Exercise objective:
Gather every line of the material below that contains the string "dépenses", and copy each such line in full.

[Opening Records provided section]

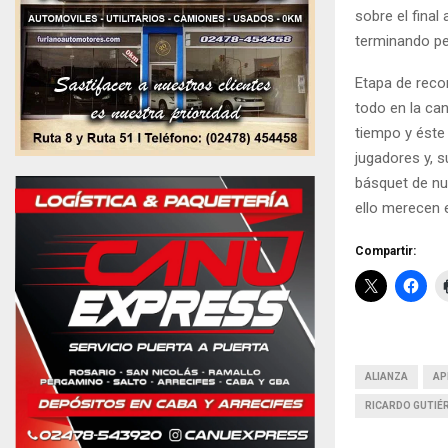
sobre el final
terminando pe
Etapa de reco
todo en la ca
tiempo y éste
jugadores y, 
básquet de nu
ello merecen e
Compartir:
ALIANZA
AP
RICARDO GUTIÉ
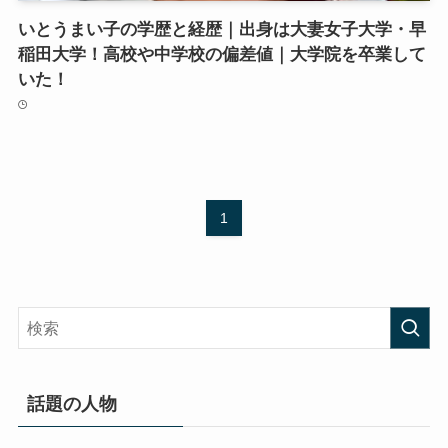
いとうまい子の学歴と経歴｜出身は大妻女子大学・早
稲田大学！高校や中学校の偏差値｜大学院を卒業して
いた！
1
話題の人物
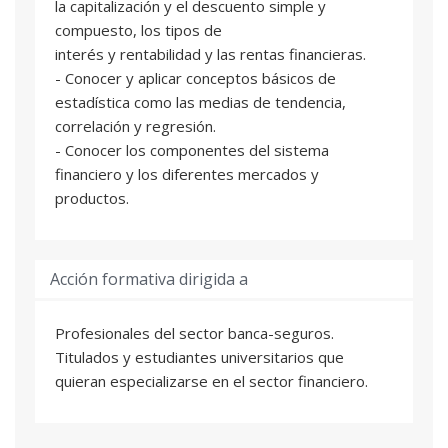
la capitalización y el descuento simple y
compuesto, los tipos de
interés y rentabilidad y las rentas financieras.
- Conocer y aplicar conceptos básicos de
estadística como las medias de tendencia,
correlación y regresión.
- Conocer los componentes del sistema
financiero y los diferentes mercados y
productos.
Acción formativa dirigida a
Profesionales del sector banca-seguros.
Titulados y estudiantes universitarios que
quieran especializarse en el sector financiero.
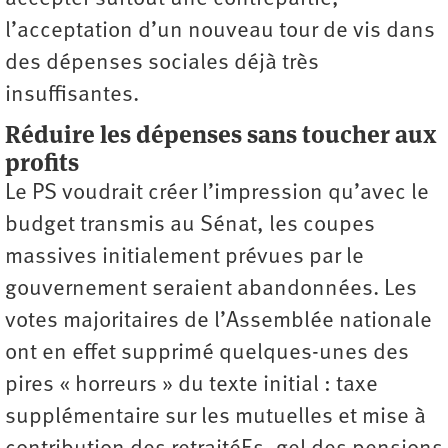
l’acceptation d’un nouveau tour de vis dans
des dépenses sociales déjà très
insuffisantes.
Réduire les dépenses sans toucher aux
profits
Le PS voudrait créer l’impression qu’avec le
budget transmis au Sénat, les coupes
massives initialement prévues par le
gouvernement seraient ­abandonnées. Les
votes majoritaires de l’Assemblée nationale
ont en effet supprimé quelques-unes des
pires « horreurs » du texte initial : taxe
supplémentaire sur les mutuelles et mise à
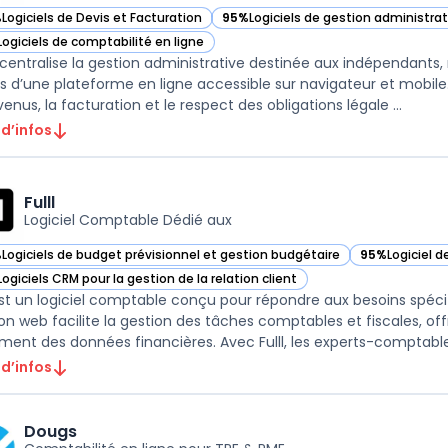
%
Logiciels de Devis et Facturation
95%
Logiciels de gestion administra
ir Abby dans cette catégorie
— voir Abby dans cette catégorie
Logiciels de comptabilité en ligne
ir Abby dans cette catégorie
centralise la gestion administrative destinée aux indépendants,
is d’une plateforme en ligne accessible sur navigateur et mobile. L
enus, la facturation et le respect des obligations légale ...
 d’infos
Fulll
Logiciel Comptable Dédié aux
%
Logiciels de budget prévisionnel et gestion budgétaire
95%
Logiciel 
r Fulll dans cette catégorie
— voir Fulll d
Logiciels CRM pour la gestion de la relation client
r Fulll dans cette catégorie
 est un logiciel comptable conçu pour répondre aux besoins spé
ion web facilite la gestion des tâches comptables et fiscales, of
ement des données financières. Avec Fulll, les experts-comptable
 d’infos
Dougs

[Closing Records provided section]

Task answer:
des dépenses sociales déjà très
Réduire les dépenses sans toucher aux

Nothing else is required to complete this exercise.